Concedi ad essi il vigore dell’anima e la salute del corpo perché non restino schiacciati dal peso del loro compito. Fa’ che il frutto del lavoro permetta ad essi di assicurare una vita dignitosa alle loro famiglie. Che trovino in esse, alla sera, calore, conforto e incoraggiamento, e che insieme, riuniti sotto il tuo sguardo, conoscano le gioie più vere. Sappiano le nostre famiglie che la gioia di guadagnare il pane è perfetta quando questo pane è condiviso. Che i nostri bambini non siano costretti a lavorare, possano andare a scuola e proseguire i loro studi, e i loro professori consacrino tempo a questo compito, senza aver bisogno di altre attività per la sussistenza quotidiana. Dio di giustizia, tocca il cuore di imprenditori e dirigenti: provvedano a tutto ciò che è necessario per assicurare a quanti lavorano un salario dignitoso e condizioni rispettose della loro dignità di persone umane. Prenditi cura con la tua paterna misericordia di coloro che sono senza lavoro, e fa’ che la disoccupazione – causa di tante miserie – sparisca dalle nostre società.
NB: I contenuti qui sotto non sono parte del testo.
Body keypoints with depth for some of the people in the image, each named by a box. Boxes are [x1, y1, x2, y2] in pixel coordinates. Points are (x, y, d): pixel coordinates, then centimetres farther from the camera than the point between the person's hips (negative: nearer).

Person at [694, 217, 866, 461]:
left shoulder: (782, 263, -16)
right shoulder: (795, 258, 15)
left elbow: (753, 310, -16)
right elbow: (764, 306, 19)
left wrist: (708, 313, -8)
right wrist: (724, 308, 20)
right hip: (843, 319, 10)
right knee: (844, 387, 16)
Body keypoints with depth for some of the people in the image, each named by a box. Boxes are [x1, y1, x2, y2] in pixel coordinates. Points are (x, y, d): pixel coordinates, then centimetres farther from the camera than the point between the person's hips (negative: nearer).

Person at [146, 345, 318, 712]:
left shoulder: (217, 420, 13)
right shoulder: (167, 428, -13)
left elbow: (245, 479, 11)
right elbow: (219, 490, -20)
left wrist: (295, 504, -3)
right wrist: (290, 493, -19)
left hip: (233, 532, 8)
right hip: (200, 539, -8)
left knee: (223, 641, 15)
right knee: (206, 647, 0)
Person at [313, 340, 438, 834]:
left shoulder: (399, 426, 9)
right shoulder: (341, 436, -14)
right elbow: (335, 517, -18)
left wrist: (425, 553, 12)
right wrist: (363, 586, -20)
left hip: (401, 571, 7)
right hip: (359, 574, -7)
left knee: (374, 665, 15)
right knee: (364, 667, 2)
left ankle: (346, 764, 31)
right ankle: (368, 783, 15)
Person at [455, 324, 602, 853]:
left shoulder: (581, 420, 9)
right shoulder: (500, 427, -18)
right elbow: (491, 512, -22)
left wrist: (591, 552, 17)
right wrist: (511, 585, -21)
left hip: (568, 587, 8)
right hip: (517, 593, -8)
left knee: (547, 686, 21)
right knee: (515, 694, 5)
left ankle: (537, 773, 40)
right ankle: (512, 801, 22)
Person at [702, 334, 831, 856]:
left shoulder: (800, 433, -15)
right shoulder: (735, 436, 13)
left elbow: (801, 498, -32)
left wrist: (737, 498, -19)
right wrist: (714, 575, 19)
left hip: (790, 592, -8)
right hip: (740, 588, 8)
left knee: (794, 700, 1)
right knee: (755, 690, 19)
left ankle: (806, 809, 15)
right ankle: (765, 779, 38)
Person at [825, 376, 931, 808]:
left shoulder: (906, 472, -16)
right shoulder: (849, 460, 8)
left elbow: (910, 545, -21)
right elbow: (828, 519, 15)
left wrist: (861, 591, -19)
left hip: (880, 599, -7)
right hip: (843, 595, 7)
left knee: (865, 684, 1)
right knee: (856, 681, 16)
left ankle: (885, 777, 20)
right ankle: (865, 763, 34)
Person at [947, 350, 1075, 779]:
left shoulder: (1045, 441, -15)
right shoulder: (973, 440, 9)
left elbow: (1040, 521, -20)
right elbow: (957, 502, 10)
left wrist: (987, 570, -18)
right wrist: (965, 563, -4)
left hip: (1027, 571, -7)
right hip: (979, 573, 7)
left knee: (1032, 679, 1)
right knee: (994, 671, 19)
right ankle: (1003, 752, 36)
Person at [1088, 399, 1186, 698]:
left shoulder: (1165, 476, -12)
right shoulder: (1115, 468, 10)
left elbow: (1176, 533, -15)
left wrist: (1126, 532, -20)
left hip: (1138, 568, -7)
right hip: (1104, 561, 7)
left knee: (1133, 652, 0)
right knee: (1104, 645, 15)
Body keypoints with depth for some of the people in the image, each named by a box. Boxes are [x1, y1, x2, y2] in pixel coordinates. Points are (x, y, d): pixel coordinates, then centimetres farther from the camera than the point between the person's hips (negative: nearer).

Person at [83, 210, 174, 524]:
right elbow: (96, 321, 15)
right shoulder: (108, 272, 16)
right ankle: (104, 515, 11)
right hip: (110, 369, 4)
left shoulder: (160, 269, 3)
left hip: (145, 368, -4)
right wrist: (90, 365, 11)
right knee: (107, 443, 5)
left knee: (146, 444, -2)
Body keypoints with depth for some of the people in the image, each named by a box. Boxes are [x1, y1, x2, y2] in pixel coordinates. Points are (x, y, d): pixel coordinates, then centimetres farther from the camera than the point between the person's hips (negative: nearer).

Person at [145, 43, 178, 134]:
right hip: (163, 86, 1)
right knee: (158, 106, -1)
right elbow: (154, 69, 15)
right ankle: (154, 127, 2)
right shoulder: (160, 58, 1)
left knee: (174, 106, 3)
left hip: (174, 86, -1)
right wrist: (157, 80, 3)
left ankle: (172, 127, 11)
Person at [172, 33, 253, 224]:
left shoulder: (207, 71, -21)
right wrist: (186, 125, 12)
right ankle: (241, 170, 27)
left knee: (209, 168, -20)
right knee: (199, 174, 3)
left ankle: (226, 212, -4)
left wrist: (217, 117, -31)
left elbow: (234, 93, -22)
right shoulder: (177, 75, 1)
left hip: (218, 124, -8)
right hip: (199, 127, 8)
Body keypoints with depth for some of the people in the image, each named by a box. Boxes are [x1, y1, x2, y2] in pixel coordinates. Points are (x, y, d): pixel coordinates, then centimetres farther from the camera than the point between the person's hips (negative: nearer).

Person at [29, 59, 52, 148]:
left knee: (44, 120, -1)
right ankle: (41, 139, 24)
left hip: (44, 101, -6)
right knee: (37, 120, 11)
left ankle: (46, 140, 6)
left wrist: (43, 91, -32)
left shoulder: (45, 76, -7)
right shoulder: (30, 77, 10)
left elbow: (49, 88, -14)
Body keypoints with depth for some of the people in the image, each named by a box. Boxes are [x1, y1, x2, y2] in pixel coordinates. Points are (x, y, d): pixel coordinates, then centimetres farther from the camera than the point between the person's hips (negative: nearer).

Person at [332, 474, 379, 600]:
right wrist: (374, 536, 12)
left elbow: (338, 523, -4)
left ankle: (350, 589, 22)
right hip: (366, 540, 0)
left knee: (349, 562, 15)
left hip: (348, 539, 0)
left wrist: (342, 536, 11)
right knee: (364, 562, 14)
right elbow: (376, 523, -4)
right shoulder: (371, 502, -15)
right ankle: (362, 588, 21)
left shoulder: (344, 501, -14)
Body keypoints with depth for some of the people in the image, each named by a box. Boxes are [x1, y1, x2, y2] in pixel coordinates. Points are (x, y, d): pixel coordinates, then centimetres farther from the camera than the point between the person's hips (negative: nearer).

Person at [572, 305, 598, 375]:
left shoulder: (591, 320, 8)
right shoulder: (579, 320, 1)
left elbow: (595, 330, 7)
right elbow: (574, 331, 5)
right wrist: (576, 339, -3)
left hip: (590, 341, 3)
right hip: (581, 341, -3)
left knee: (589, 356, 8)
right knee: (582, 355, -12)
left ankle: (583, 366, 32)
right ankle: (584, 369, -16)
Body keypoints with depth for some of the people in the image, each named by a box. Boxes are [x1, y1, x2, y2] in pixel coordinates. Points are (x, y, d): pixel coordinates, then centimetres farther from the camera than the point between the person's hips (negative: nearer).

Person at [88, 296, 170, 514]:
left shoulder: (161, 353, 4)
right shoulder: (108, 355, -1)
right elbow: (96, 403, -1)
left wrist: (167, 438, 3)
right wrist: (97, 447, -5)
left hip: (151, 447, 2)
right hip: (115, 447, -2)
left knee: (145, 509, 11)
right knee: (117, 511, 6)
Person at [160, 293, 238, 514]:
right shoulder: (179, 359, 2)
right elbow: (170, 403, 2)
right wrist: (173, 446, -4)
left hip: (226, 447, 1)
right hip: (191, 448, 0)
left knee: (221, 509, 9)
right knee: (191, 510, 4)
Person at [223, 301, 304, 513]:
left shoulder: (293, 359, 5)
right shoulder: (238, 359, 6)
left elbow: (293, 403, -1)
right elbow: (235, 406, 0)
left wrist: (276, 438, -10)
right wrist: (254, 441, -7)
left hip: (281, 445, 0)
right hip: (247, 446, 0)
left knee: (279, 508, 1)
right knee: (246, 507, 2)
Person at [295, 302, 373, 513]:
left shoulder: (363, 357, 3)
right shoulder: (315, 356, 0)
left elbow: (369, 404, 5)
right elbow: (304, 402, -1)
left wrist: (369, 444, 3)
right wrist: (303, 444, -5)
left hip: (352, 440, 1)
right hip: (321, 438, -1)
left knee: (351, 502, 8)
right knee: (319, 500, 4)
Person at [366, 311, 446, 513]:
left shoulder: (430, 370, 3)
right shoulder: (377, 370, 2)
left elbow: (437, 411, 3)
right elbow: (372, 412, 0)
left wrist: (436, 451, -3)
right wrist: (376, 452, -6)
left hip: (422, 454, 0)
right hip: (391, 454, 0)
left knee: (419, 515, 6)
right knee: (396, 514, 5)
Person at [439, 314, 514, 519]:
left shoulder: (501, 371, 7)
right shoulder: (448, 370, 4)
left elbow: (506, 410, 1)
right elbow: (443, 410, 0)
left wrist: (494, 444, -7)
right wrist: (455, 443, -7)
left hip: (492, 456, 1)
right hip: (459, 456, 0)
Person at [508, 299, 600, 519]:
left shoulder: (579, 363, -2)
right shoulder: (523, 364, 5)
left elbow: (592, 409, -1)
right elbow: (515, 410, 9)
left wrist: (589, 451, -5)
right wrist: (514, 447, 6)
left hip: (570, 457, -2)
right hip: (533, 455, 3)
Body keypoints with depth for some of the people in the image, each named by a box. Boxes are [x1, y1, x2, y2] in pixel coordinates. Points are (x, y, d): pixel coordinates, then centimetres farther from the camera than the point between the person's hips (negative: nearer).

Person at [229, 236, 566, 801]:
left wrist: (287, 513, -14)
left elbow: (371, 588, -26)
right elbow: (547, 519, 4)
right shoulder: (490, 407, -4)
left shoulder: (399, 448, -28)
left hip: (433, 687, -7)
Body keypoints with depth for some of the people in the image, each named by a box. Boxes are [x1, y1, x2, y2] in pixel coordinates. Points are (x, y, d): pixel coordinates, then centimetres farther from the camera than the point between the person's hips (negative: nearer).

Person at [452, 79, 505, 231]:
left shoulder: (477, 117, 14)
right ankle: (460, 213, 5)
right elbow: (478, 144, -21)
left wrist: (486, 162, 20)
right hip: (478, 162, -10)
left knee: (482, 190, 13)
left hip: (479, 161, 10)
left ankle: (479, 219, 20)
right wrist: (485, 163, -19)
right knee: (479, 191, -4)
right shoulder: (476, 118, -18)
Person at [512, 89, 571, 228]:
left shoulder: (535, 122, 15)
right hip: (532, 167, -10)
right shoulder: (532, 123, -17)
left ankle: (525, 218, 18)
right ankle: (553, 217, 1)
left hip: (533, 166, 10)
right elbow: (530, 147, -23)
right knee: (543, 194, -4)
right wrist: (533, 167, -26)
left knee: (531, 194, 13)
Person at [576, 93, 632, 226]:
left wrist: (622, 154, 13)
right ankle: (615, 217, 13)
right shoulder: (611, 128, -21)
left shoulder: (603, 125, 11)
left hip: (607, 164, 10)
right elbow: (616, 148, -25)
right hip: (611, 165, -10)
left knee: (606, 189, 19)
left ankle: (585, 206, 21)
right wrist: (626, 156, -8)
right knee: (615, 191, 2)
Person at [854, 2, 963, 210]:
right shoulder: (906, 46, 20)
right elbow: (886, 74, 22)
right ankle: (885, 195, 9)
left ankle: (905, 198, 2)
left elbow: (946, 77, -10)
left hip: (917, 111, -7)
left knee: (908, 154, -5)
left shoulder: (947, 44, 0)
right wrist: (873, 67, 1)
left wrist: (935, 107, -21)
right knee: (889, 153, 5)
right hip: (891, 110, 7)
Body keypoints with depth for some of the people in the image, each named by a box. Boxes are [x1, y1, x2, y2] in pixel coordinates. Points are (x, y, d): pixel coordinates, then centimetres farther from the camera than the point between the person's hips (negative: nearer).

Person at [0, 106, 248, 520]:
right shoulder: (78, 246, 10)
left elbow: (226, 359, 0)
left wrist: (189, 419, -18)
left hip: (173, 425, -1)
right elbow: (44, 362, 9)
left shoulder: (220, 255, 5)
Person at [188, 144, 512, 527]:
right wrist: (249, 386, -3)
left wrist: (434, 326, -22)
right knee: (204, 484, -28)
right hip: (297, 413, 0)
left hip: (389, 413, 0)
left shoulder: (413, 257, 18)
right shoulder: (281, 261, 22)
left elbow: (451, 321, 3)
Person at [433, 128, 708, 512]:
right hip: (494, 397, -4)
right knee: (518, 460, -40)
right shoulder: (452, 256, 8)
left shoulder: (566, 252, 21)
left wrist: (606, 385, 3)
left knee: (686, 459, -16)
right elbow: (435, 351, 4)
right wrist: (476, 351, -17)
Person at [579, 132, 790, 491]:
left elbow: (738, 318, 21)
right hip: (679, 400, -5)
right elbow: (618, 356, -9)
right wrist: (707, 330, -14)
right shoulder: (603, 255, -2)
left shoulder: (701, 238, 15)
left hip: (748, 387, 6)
Ognuno conosca la gioia e la dignità di guadagnarsi il pane per portarlo a casa e mantenere i suoi cari. Crea tra i lavoratori uno spirito di vera solidarietà. Sappiano essere attenti gli uni agli altri,
incoraggiarsi a vicenda, sostenere chi è sfinito, rialzare chi è caduto. Il loro cuore non ceda mai all’odio, al rancore, all’amarezza davanti all’ingiustizia, ma conservino viva la speranza di vedere un mondo migliore e lavorare per esso. Sappiano, insieme, in modo costruttivo, far valere i loro diritti e le loro voci e il loro grido siano ascoltati. Dio, nostro Padre, tu hai dato come protettore
ai lavoratori del mondo intero San Giuseppe, padre putativo di Gesù, sposo coraggioso della Vergine Maria. Affido a lui tutti coloro che lavorano qui, ad Akamasoa, e tutti i lavoratori del Madagascar, specialmente quelli che conducono una vita precaria e difficile. Egli li custodisca nell’amore del tuo Figlio e li sostenga nella loro vita e nella loro speranza. Amen”.